Beachten Sie, dass in dem obigen Zitat die Übersetzung von „medicos“ eher „Ärzte“ als Ärzte bedeutet, aber in der Übersetzung beides bedeutet. Für die Römer wurden medizinische Beschwerden typischerweise von der behandelt Grundbesitzer, sowohl allein als auch in erster Linie. Dies ist in Cato the Elder zu sehen der Agrarkultur, die Rezepte für eine Vielzahl von Waren mit medizinischem Nutzen bereitstellt, wie z. B. Wein zur Stimulierung des Darms “ um den Darm gesund zu machen' und ermutigt stark zum Verzehr von Kohl. Tatsächlich sind die gesamten zwei Abschnitte Catos Lob des Kohls und seiner medizinischen Verwendung gewidmet. Es öffnet 'Kohl ist das Gegenteil von allem Gemüse.' , übersetzt als „Der Kohl ist allen anderen Gemüsen überlegen“, und listet einige seiner Verwendungen in vielen nützlichen Anwendungen für den Körper auf.
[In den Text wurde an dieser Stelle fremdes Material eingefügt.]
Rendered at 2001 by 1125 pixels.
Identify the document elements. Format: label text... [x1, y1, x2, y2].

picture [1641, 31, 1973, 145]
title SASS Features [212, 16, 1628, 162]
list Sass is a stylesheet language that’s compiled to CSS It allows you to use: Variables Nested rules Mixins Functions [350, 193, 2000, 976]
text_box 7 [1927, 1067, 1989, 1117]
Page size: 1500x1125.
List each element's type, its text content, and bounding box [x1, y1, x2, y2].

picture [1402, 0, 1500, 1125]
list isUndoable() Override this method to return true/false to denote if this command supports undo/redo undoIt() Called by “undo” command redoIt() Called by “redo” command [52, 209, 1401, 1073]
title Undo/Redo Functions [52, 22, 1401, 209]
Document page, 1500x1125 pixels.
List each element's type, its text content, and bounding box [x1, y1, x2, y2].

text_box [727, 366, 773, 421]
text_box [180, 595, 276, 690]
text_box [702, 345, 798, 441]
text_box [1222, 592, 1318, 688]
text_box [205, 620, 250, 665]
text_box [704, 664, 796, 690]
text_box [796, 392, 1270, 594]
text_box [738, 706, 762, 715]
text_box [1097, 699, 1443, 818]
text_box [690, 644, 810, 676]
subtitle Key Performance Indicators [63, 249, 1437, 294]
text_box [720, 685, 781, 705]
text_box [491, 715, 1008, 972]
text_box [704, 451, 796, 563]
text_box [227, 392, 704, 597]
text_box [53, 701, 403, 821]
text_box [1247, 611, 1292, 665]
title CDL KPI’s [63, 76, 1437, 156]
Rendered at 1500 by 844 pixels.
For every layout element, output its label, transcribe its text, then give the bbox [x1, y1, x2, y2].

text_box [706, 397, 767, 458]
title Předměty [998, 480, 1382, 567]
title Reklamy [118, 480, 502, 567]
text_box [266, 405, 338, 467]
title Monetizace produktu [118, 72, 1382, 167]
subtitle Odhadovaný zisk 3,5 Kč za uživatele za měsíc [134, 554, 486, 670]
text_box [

Marcus Valerius Martialis, der ungefähr drei Jahrhunderte später schrieb, wiederholte diese Gefühle. Während Cato zu einer Zeit schrieb, bevor der griechische Einfluss in der antiken römischen Gesellschaft weit verbreitet war, war Martial Mitglied einer Gesellschaft, die sehr stark griechisch-römisch war. Ärzte waren für viele der Elite zum Haushaltspersonal geworden und wurden auch einigen Legionen von angegliedert Augustus . Ärzte bildeten sich jedoch in der Regel selbst aus oder erwarben den größten Teil ihres Wissens entweder durch Beobachtung oder Trial-and-Error. Eines der Epigramme von Martials, übersetzt in Jo-Ann Shelton Wie die Römer berichtet von einem Vorfall mit einem Dr. Symmachus und den Studenten, die ihn beschatten:

„Ich fühlte mich ein wenig krank und rief Dr. Symmachus an. Nun, du bist gekommen, Symmachus, aber du hast 100 Medizinstudenten mitgebracht. Einhundert eiskalte Hände stießen und stießen mich. Ich hatte kein Fieber, Symmachus, als ich dich anrief – jetzt habe ich es.“
(Martial, Epigramme , 5.9, p. 91)

  Arzt griechische Vasenmalerei
Gouachemalerei einer Dachbodenvase aus dem Louvre, die einen Arzt zeigt, der einen Patienten blutet, andere Patienten warten darauf, ihn zu sehen, 1990-1999, via Wellcome Collection, London

Plinius der Ältere Auch er drückte sein erhebliches Misstrauen gegenüber Ärzten aus Naturgeschichte . Interessant an der Polemik von Plinius ist, dass er Ärzte sofort mit den Griechen in Verbindung bringt. Er schreibt, „Sehr wenige unserer Bürger fühlen sich [von der Medizin] angezogen, selbst von ihren beträchtlichen finanziellen Belohnungen, und diejenigen, die es sind, beginnen sofort, sich wie Griechen zu verhalten.“ Interessanterweise war die Medizin damals wie heute ein lukrativer Beruf in der Antike. Zweifellos führte dies dazu, dass sich viele Menschen als Ärzte ausgaben, ohne viel Ausbildung oder Wissen über das Thema. Tatsächlich baut Plinius auf dieser Idee auf und sagt:

„Medizin ist der einzige Beruf, bei Jupiter, wo jeder Mann von der Straße unser unmittelbares Vertrauen gewinnt, wenn er sich als Arzt bekennt, und sicherlich wäre keine Lüge gefährlicher.“

Offensichtlich hat sich das medizinische Wissen in den letzten Jahrhunderten erheblich weiterentwickelt, und die Praktiken der antiken Welt sind heute eher die Domäne von Quacksalbern als von ausgebildeten Fachleuten. Frühere Operationen waren zwar erfolgreich, aber ohne Anästhetika, Antiseptika oder Antibiotikum , die alle Beschwerden oder den Tod leicht verhindern können. Während unsere Vorfahren ohne ein wissenschaftliches Verständnis des Körpers auskamen und einige beeindruckende Mengen an Wissen ansammeln konnten, arbeiteten sie mit einer ungenauen Grundlage, von der aus alle weiteren Informationen grundlegend fehlerhaft waren. Dennoch bilden ihre Versuche, den menschlichen Körper zu verstehen, ein wichtiges und wertvolles Vermächtnis.